··· Selected extract

Career NFL statistics as of 2025
- Receptions: 28
- Receiving yards: 322
- Receiving touchdowns: 5
- Stats at Pro Football Reference

= Tez Johnson =

American football player (born 2002)

Keyonteze "Tez" Johnson (born May 18, 2002) is an American professional wide receiver for the Tampa Bay Buccaneers of the National Football League (NFL). He played college football for the Troy Trojans and Oregon Ducks. Johnson was selected by the Buccaneers in the seventh round of the 2025 NFL draft.

······
··· Records shown

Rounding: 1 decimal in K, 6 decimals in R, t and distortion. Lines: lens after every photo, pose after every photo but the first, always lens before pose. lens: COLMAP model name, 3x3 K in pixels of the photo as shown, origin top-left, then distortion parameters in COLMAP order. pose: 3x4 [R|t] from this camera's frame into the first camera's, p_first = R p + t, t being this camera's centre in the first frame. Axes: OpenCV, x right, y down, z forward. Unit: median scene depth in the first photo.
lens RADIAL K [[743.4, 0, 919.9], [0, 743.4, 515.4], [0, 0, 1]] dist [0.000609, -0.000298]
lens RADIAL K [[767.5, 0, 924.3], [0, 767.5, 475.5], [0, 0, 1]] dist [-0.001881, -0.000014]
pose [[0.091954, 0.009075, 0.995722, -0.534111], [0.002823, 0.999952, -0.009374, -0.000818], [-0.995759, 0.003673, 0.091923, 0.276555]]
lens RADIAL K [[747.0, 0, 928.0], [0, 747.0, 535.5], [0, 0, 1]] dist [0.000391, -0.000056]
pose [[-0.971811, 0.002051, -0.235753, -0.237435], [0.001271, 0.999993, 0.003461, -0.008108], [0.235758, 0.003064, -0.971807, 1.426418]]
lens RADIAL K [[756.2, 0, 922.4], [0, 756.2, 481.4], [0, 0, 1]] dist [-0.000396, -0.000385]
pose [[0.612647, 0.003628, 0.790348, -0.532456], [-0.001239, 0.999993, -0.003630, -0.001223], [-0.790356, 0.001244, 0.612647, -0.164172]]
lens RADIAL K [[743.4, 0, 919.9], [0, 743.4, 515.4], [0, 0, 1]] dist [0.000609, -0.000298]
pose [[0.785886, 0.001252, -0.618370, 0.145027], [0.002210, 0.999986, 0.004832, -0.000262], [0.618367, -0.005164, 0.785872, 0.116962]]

······

Problem set
A. According to the Tez Johnson profile, in which round of the 2025 NFL draft did the Buccaneers select him?
B. Reproduce the Tez Johnson profile from "Career NFL statistics" up to and including "2025 NFL draft.".
C. Take the Tez Johnson profile further, starting after its final sentence.

Per-task answers
A. The seventh round.

B.
Career NFL statistics as of 2025
- Receptions: 28
- Receiving yards: 322
- Receiving touchdowns: 5
- Stats at Pro Football Reference

= Tez Johnson =

American football player (born 2002)

Keyonteze "Tez" Johnson (born May 18, 2002) is an American professional wide receiver for the Tampa Bay Buccaneers of the National Football League (NFL). He played college football for the Troy Trojans and Oregon Ducks. Johnson was selected by the Buccaneers in the seventh round of the 2025 NFL draft.

C.
== Early life ==
Johnson was born on May 18, 2002, in Birmingham, Alabama. His father died by suicide when he was an infant and Johnson grew up in government subsidized housing in Pinson, Alabama. At age 15, he was taken in by the family of quarterback Bo Nix, whose father Pat was his high school football coach. He played football at Pinson Valley High School with Nix and helped them win the class 6A state championship.

Johnson was a three-year starter at the school and was a first-team all-state selection as a junior when he caught 106 receptions for 1,457 yards and 10 touchdowns, including a 17-catch, 247-yard, three-touchdown performance in one game which was the eighth-most catches in a game in state history. He caught 62 passes for 1,140 yards and 12 scores as a senior while being invited to the Alabama–Mississippi All-Star Game. Ranked a three-star recruit and the 39th-best player in the state by ESPN, he chose to play college football for the Troy Trojans.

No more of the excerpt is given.